これらの新語は広範囲、かつ多様に使われているが、標準国語辞典に掲載されている単語はまだない。国立国語院のキム・セジュン公共言語支援団長は「新造語は新しい現象の反映であり、同時に経済性を追求するため、最近のようなスピード時代には、短縮語も多く登場している。言葉は社会的な約束であり、社会の構成員全体が受け入れなければならないが、受け入れ難い、あるいは拒絶感を感じる人がいる単語を、ただ面白いとか新しいといって頻繁に使うようになれば、言語生活の混乱を招く可能性がある」と話した。
「テンジャンニョ(自分に経済力がないのに、男性や親に頼って高価なものを欲しがる女性)」「クルホボクチ(張りがあり健康的な太もも)」など、むやみに作られた新造語のせいで、性差別、人種差別などの認識が強調されたり、道徳的な警戒心を解いてしまったりする可能性があるという懸念も提起されている。最近はテレビのバラエティー番組に登場する出演者たちまで「ヤドン(成人向け動画、ヤハン・ドンファの短縮語)」という言葉を簡単に口にするようになり、「ポルノ」というもともとの意味が持つ暴力性や社会病理性をぼやけさせてしまった。これはポルノに接したり、見たりする人たちの認識にも影響を及ぼしたという。
ツイッターやフェイスブックなど、ITの発達により、流通する言葉の量は増えたが、それだけ私たちの言語生活が多様になったかどうかについては、疑問を呈する人も多い。

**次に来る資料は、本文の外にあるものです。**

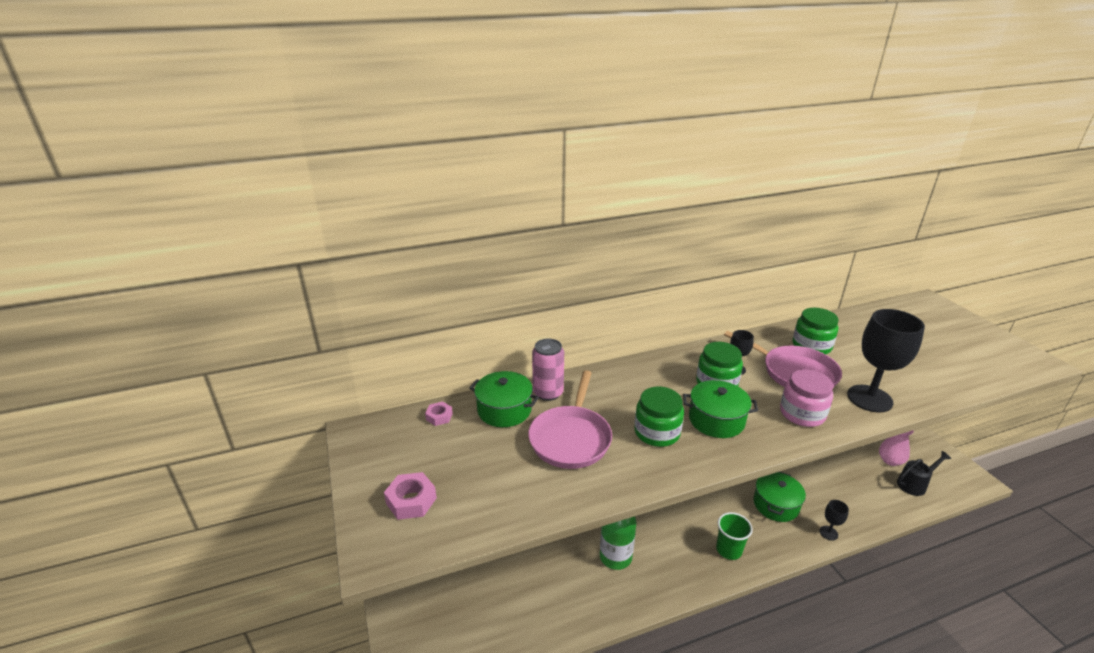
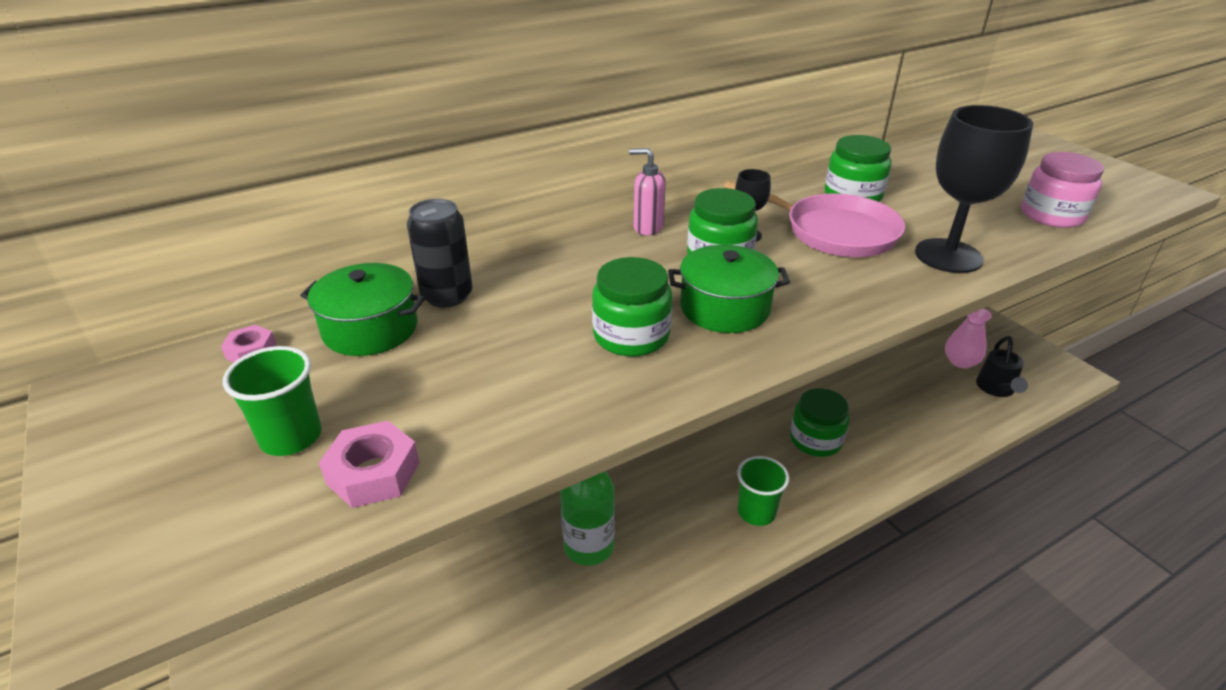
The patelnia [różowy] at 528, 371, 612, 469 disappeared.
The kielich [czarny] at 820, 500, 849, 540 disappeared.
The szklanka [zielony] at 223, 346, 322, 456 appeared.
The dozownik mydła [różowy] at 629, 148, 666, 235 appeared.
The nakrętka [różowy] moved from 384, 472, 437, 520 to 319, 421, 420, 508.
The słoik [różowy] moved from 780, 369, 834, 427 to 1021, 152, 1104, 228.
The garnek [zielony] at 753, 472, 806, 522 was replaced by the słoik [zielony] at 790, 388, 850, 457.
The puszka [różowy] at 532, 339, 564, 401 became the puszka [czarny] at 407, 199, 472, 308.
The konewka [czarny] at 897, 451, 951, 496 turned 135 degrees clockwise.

特に2、3年前から頻繁に使われるようになった非文法的な表現「完全おいしい」「完全速い」などの場合、むしろ言語生活の「貧困さ」を立証しているという指摘が出ている。『乱暴な新造語と文化現象』(2006)を執筆した秋渓芸術大学文芸創作学科のキム・ダウン教授は「若者たちの間で動詞や形容詞を強調するために、誰もが『完全』という名詞を使用する傾向にあるが、このような傾向が続けば、今後国語の語彙(ごい)は非常に貧困なものとなるだろう。正確な表現のための的確な単語を探す努力をする過程で、一個人と社会の語彙が豊富になっていく」と指摘した。